SparkCat Malware
A recently uncovered threat campaign, dubbed SparkCat, has infiltrated both Apple's App Store and Google Play using deceptive apps designed to collect cryptocurrency wallet recovery phrases. These applications, disguised as legitimate services, secretly extract mnemonic phrases from victims' devices, putting digital assets at risk.
Table of Contents
Exploiting OCR to Harvest Wallet Recovery Phrases
SparkCat leverages an advanced OpticalCharacter Recognition (OCR) model to scan users' photo libraries for images containing wallet recovery phrases. Once detected, these sensitive images are exfiltrated to a remote Command-and-Control (C2) server. The campaign is named after an embedded software development kit (SDK) that includes a Java component called Spark, which masquerades as an analytics module. It remains unclear whether this infiltration resulted from a supply chain attack or was deliberately introduced by developers.
Breaking into Apple’s App Store
While Android threats with OCR capabilities have surfaced before, SparkCat represents one of the first instances of such an attack making its way into Apple's App Store.

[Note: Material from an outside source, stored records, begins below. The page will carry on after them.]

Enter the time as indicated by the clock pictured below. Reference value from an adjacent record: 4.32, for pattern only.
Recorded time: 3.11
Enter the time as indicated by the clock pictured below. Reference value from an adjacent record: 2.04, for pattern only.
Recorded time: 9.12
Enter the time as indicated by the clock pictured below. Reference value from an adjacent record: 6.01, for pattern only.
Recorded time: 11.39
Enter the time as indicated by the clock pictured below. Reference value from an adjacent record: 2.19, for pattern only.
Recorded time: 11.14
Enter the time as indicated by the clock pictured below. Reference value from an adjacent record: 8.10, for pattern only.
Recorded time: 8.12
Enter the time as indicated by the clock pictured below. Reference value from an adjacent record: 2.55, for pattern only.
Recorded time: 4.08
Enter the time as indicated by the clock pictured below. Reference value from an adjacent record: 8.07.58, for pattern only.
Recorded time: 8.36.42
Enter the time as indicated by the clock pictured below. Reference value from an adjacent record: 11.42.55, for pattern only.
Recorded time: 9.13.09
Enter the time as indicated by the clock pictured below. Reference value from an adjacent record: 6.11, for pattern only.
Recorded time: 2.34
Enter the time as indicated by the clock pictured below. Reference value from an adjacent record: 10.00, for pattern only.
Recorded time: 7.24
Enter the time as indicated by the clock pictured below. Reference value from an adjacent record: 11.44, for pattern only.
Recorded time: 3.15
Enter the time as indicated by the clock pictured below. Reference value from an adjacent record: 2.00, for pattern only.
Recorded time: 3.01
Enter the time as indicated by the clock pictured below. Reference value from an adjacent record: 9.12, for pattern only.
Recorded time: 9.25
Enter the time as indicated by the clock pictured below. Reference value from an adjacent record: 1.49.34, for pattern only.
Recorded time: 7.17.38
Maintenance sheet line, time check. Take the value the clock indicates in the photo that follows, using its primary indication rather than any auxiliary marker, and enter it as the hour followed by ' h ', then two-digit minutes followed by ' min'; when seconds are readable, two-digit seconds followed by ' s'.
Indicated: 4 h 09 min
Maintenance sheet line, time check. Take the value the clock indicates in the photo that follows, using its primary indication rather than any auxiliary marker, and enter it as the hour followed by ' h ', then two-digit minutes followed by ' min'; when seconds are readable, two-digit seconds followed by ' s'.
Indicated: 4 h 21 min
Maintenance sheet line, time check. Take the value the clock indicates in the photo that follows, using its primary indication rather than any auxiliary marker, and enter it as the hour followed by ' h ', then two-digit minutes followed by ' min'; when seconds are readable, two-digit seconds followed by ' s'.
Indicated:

On Google Play, the compromised applications were downloaded over 242,000 times before being removed from both platforms on February 7, 2025.
A Multi-Platform Operation
Evidence suggests that SparkCat has been active since March 2024. Its unsafe applications are distributed via both official and third-party app stores. The fraudulent applications impersonate AI tools, food delivery services, and Web3 platforms, with some even providing seemingly legitimate functionality to avoid suspicion.
How SparkCat Collects Data
On Android devices, the malware decrypts and activates an OCR plug-in powered by Google's ML Kit library. It scans image galleries for text that matches predefined keywords from its C2 server. Any flagged images are then transmitted to the attackers.
The iOS variant of SparkCat uses the exact ML Kit-based OCR mechanism to identify and extract sensitive information. Uniquely, this version also employs a Rust-based communication framework for interacting with its C2 server—an uncommon tactic in mobile threats.
Who is Behind the Attack?
Analysis of the keywords used and the distribution patterns suggests that SparkCat primarily targets users in Europe and Asia. The evidence points to threat actors with fluency in Chinese, though their exact identity remains unknown.
A Stealthy Trojan in Disguise
What makes SparkCat particularly deceptive is its ability to operate without raising red flags. The permissions it requests appear either necessary for the application's advertised features or innocuous, allowing it to blend in without triggering suspicion. This stealthy approach makes it harder for users to recognize the threat before their cryptocurrency wallets are compromised.